Matt Levine, Columnist

The SEC Had a Busy Week

Whistleblowers, WhatsApp, SPAC projections, bribery, a new Sculptor bid, AI for hedge funds and an ethics competition.

Many companies do at least a little bit of earnings management and “window dressing.” If it is getting to be mid-to-late December and there is a sale that you have almost closed, or an expense that you’ll probably have to pay pretty soon, you will sit down and say “well, our year is almost over, do we want this sale (or expense) to count for this year, or next year?” The answer will depend on your particular situation, but often you will want to book revenue early and expenses late: You’ll rush to close the sale in December, and foot-drag on paying the expense until January, so that you can report higher income for this fiscal year. You want this year to look as good as possible; you’ll worry about next year later.

As an official matter, the US Securities and Exchange Commission frowns upon this sort of thing; there are rules and enforcement actions.

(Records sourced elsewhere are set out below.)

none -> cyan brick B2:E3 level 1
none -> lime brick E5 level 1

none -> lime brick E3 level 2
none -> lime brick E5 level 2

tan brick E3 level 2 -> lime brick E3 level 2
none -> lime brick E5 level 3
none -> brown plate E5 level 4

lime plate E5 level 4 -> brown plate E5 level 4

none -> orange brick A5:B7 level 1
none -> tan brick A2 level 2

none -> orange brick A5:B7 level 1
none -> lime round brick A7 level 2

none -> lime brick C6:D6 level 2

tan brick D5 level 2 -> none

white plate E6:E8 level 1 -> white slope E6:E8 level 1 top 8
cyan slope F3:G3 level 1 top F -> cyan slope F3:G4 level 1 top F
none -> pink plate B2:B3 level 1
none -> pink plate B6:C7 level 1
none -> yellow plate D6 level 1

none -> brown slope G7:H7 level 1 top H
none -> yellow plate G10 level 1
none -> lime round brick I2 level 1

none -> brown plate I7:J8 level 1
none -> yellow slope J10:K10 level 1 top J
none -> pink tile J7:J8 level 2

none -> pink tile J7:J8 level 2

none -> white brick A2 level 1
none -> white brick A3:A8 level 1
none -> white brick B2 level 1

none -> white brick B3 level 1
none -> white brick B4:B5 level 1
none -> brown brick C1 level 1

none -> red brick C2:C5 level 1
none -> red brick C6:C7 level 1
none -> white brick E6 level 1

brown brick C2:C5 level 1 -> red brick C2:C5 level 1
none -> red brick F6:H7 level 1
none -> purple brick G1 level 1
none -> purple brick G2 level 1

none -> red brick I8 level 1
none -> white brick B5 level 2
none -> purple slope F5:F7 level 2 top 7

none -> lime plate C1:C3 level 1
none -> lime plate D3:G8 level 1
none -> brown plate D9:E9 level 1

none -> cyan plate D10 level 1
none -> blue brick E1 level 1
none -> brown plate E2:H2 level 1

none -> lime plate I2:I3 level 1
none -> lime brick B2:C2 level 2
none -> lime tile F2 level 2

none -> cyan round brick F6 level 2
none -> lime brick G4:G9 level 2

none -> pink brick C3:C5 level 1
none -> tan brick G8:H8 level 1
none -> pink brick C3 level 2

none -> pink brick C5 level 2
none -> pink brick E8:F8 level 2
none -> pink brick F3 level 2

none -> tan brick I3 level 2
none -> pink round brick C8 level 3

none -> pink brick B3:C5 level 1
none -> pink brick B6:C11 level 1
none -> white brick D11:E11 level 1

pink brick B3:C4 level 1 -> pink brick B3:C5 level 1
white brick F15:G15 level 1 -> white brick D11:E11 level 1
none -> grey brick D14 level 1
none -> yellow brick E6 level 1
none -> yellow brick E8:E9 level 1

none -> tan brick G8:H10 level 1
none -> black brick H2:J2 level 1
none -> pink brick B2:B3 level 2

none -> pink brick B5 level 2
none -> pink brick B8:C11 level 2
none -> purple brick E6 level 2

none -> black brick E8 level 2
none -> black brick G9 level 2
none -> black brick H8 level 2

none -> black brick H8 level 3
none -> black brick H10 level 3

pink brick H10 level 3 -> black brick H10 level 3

But the SEC’s fiscal year ends on Sept. 30 and, let me tell you, there sure were a lot of high-dollar enforcement actions last week. “Wall Street’s top regulator on Friday brought in $218 million in fines, roughly equal to 10% of its latest annual budget,” counts the Wall Street Journal. I count seven enforcement actions, against 16 firms, just on Friday, plus five more on Thursday.1 Could any of those cases have waited until Monday? Well. Now is a different fiscal year! You want to meet your earnings expectations.